Наконец, 1 сентября я увидел себя у врат Москвы. Мечта отдать жизнь за сердце отечества, жажда сразиться с неприятелем, возмущение вторгшимися в мою страну варварами, недостойными даже подбирать колоски на ее полях, надежда вскоре изгнать их, победить со славой – все это поднимало мой дух и приводило меня в то счастливое расположение, когда страсти теснятся, не возбуждая бурь, чувства рвутся наружу, не ослабляя душевных сил, надежда окрашивает все ощущения ровным и мягким, внушающим бодрость светом. За один день я сделал три рисунка, написал две главы и, как никогда, почувствовал привязанность к своему дневнику, столь бережно мною хранимому.

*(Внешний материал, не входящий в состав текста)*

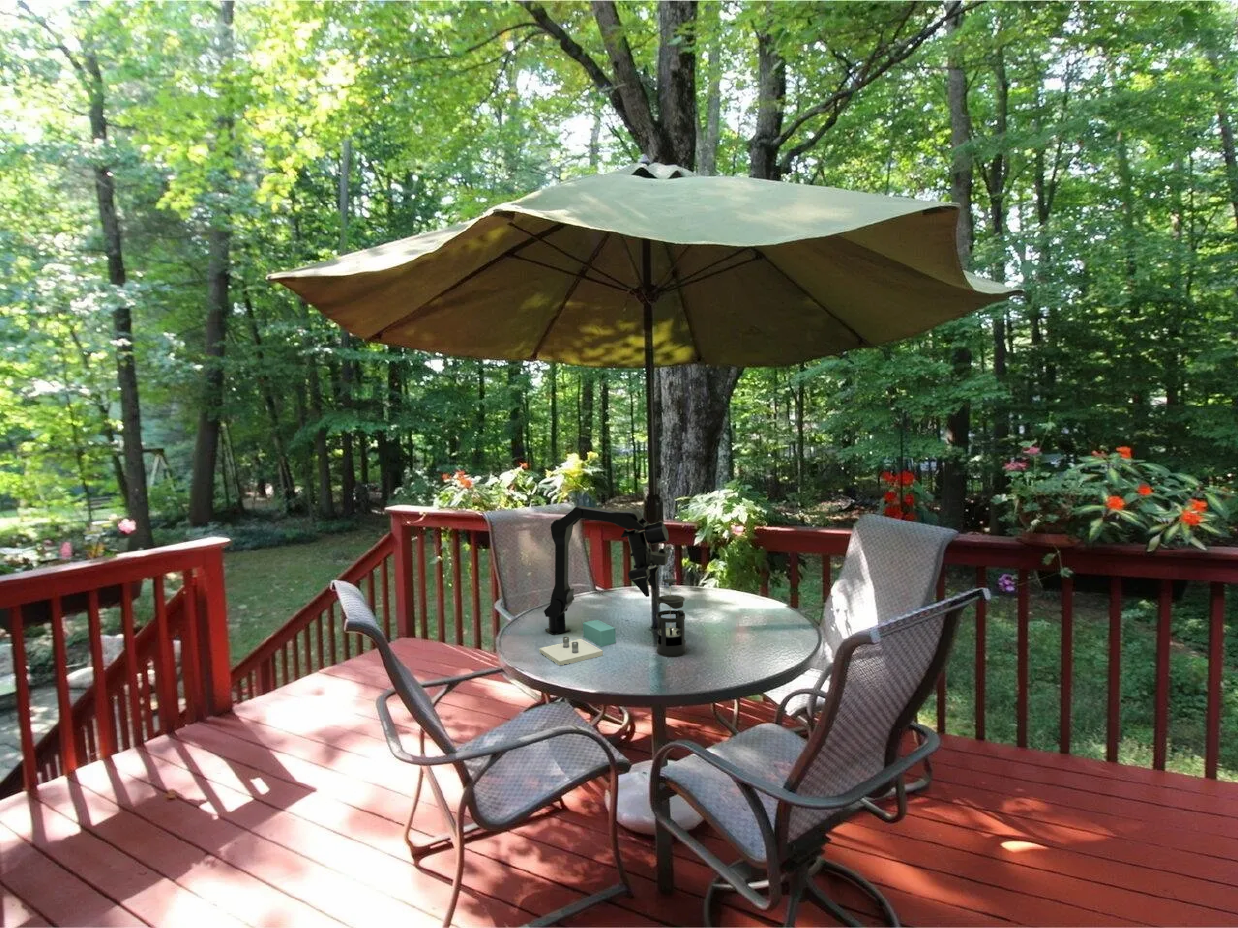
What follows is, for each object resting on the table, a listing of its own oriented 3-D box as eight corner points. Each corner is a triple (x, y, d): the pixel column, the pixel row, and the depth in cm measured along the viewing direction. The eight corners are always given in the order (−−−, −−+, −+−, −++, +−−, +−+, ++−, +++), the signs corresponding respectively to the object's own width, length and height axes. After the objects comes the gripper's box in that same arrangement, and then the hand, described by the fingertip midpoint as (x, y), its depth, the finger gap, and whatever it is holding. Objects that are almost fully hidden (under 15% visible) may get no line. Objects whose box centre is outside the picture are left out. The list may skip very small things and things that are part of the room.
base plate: (539, 652, 210) (539, 648, 210) (580, 643, 218) (580, 638, 218) (559, 666, 198) (559, 661, 198) (602, 655, 206) (602, 650, 206)
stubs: (561, 646, 211) (561, 637, 211) (567, 645, 212) (567, 636, 212) (574, 653, 204) (573, 644, 204) (579, 652, 205) (579, 642, 205)
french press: (675, 659, 201) (673, 585, 199) (649, 653, 206) (647, 581, 205) (694, 648, 210) (693, 576, 209) (669, 643, 216) (668, 573, 214)
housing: (601, 646, 214) (600, 631, 214) (583, 637, 224) (583, 622, 224) (615, 642, 217) (615, 628, 217) (597, 633, 227) (597, 619, 227)
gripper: (654, 547, 209) (667, 595, 209) (668, 537, 226) (680, 581, 226) (622, 555, 212) (635, 602, 212) (638, 544, 230) (650, 587, 230)
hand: (651, 592), depth 220 cm, fingers open, 9 cm apart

В три часа утра было приказано выступать. Мы находились всего в двух верстах от Москвы; мог ли я предполагать, что мы пройдем пятнадцать верст за нее, до деревни Панки?
Когда мы шли через город, казалось, что я попал в другой мир. Все вокруг было призрачным. Мне хотелось верить, что все, что я вижу – уныние, боязнь, растерянность жителей, – только снится мне, что меня окружают только видения. Древние башни Москвы, гробницы моих предков, священный храм, где короновался наш государь, – все взывало ко мне, все требовало мести.

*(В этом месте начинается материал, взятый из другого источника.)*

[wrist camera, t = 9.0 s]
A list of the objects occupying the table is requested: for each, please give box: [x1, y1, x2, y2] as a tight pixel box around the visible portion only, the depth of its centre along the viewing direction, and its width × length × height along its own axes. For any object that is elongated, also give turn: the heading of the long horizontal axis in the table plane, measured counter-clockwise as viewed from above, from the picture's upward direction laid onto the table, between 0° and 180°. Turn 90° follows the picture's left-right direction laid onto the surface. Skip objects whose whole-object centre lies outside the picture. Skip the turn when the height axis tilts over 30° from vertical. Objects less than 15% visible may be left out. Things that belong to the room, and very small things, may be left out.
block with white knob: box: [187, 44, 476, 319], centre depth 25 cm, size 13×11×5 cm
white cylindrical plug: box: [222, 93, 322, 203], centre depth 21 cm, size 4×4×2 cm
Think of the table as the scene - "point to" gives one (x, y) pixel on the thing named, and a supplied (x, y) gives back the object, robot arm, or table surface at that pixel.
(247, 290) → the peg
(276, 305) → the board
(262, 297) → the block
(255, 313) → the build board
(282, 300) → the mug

Я остановился в какой-то крестьянской избе. Мне было отрадно провести среди крестьян этот, казалось, последний день России, отрадно быть среди своих, среди соотечественников, которых, казалось, я покидал навсегда. Я пожирал взглядом прекрасные деревни, ставшие теперь жертвой пламени, словно в России их больше не будет.
Повсюду меня встречало гостеприимство. Никто не возмущался, никто не роптал, наоборот – везде я находил лишь мужество и покорность судьбе.
Крестьянин, пославший двух сыновей защищать Москву, сложивший уже свои пожитки в телегу, чтобы бежать от неприятеля, беспощадность которого он знал, все же захотел непременно накормить меня; вся семья засуетилась, мою лошадь отвели в стойло, старались предупредить все мои желания, а когда я захотел отблагодарить их, то едва уговорил принять кое-что «на счастье» – по русскому обычаю.
Признаюсь, я пришел тогда в полное уныние. Напрасно говорили мне, что дать бой перед Москвой было невозможно, что поражение могло бы погубить армию, что теперь, когда мы отошли на тридцать верст от Москвы и прошли уже сорок пять по направлению к Подольску, мы скоро вынудим неприятеля оставить столицу, что он будет отрезан, истреблен. Сейчас я все это понимаю, а тогда мой рассудок отказывался действовать. Завернувшись в шинель, я провел весь день без мысли, без дела, безуспешно стараясь подавить порывы возмущения, вновь и вновь охватывавшие меня.
Все забывается, и – благодарение небесам! – дурное еще скорее, чем хорошее.